- Task to carry out: In the records below, reproduce the lines starting at the line that contains "このページを見た人はこんなページも見てい" and ending at the line that contains "ワンストップサービスコーナー", including both of those lines, with no changes.

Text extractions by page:
■ ■ ■

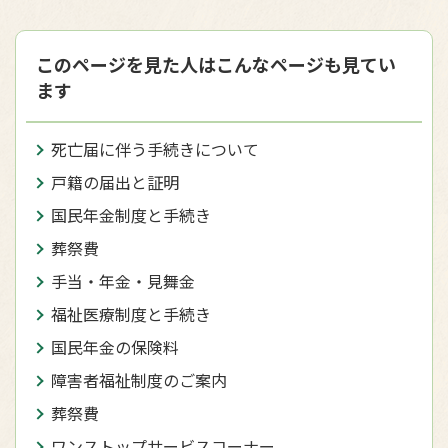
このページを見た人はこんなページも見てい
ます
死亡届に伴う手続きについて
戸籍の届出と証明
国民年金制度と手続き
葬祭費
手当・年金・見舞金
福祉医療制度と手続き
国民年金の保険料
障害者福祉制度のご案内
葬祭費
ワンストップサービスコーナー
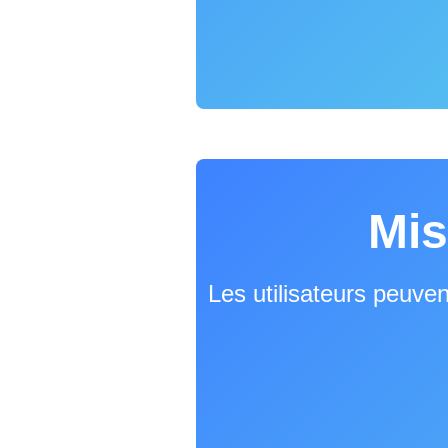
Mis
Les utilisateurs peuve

■ ■ ■

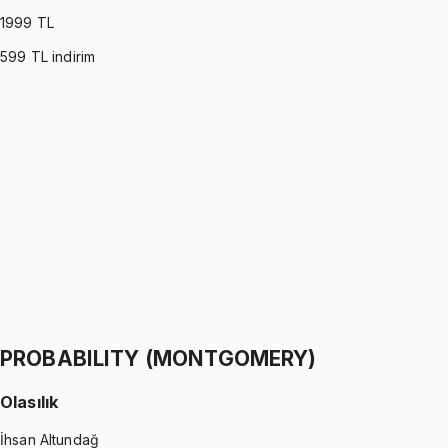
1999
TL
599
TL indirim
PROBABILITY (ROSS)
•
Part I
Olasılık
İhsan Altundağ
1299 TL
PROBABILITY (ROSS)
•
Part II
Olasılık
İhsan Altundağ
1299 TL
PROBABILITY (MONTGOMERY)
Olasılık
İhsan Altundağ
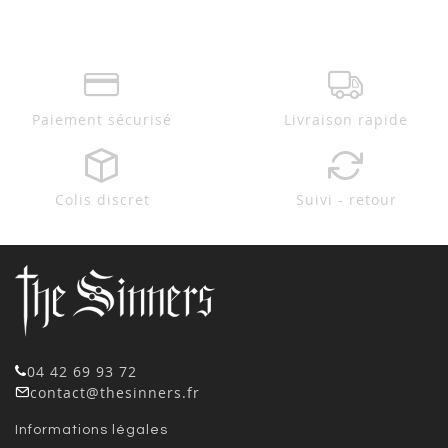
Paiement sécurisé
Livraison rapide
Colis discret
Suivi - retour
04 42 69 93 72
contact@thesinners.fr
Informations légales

■ ■ ■

- Output below:
このページを見た人はこんなページも見てい
ます
死亡届に伴う手続きについて
戸籍の届出と証明
国民年金制度と手続き
葬祭費
手当・年金・見舞金
福祉医療制度と手続き
国民年金の保険料
障害者福祉制度のご案内
葬祭費
ワンストップサービスコーナー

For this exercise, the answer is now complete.